The Government of Liberia (GOL) has earmarked US$2 million each fiscal year to establish the long-delayed War and Economic Crimes Court, marking the Boakai administration’s most concrete step yet toward prosecuting atrocities from the nation’s 14-year civil war. The funding, announced Tuesday, May 5, 2026, will sit as a grant under the Ministry of Justice while the court’s office functions as a semi-independent entity tasked with laying the groundwork for trials.
Deputy Information Minister, Daniel O. Sando, told reporters at the Ministry of Information that the US$2 million will be released in four quarterly tranches of $500,000. To ensure oversight, the WECC office must file quarterly operational and financial reports to the President through the Minister of Justice. The structure is designed to balance autonomy with accountability as the office navigates the politically sensitive process of setting up the tribunal.
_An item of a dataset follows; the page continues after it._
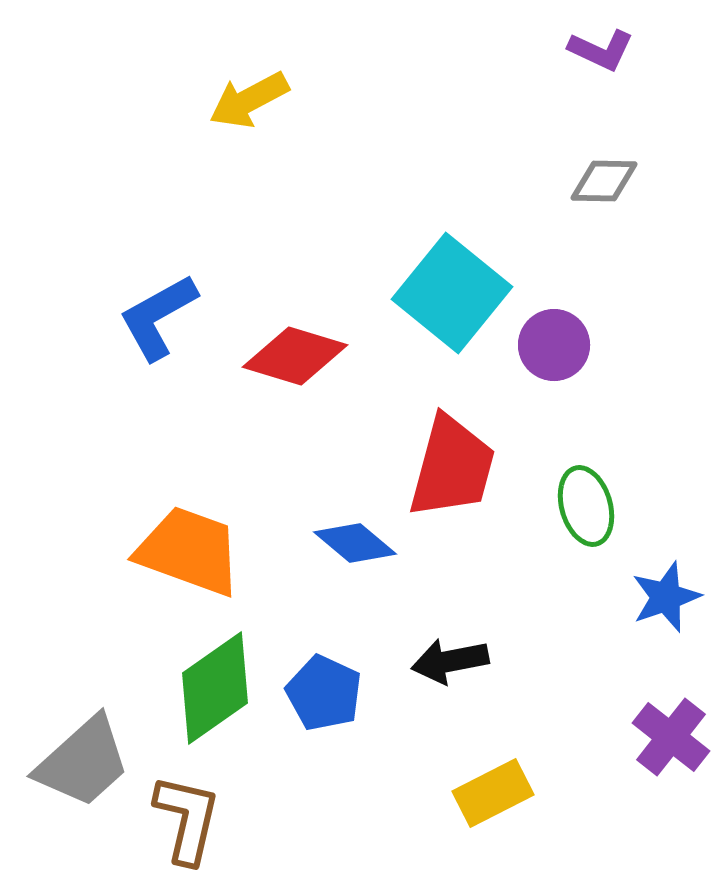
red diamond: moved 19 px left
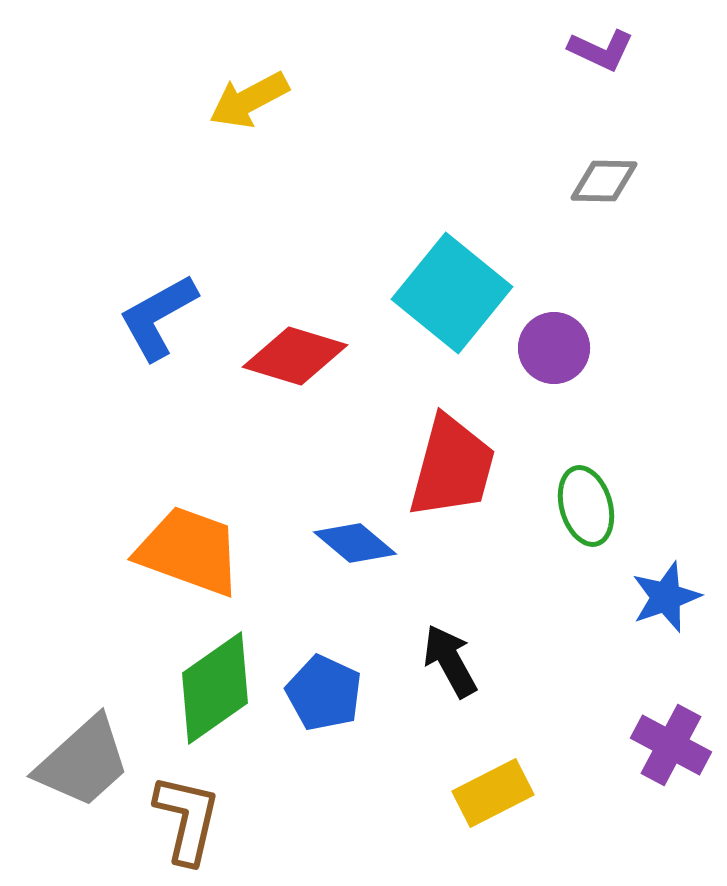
purple circle: moved 3 px down
black arrow: rotated 72 degrees clockwise
purple cross: moved 8 px down; rotated 10 degrees counterclockwise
President Joseph N. Boakai has ordered the team responsible for establishing the court to deliver a detailed 60-day roadmap. That plan must outline how the office will mobilize additional resources, identify international and domestic funding partners, and conduct broad stakeholder engagement. The directive signals that the US$2 million allocation is seed money, not the full budget, and that success will depend on building a coalition of donors and civic actors.
The push to create the court fulfills a core recommendation of the Truth and Reconciliation Commission, which documented widespread atrocities during Liberia’s civil conflict from 1989 to 2003. An estimated 250,000 people were killed, and the war left enduring social and economic wounds. The TRC called for a special tribunal to try those bearing the greatest responsibility for war crimes and economic crimes, but successive administrations failed to act on the recommendation.
For victims and families who have waited decades for legal redress, the Boakai administration’s move represents a break from years of delay. By placing money behind the promise and demanding a rapid implementation plan, the government is signaling that accountability is no longer theoretical. Still, the court faces steep hurdles: securing judges, protecting witnesses, navigating political resistance, and raising funds well beyond the initial $2 million.
The WECC office now has two months to show how it will turn the allocation into a functioning court. If it succeeds, Liberia would join a small group of nations that have moved from truth commissions to criminal trials for civil-war-era crimes. If it stalls, the $2 million risks becoming another line item in a long history of unfulfilled justice.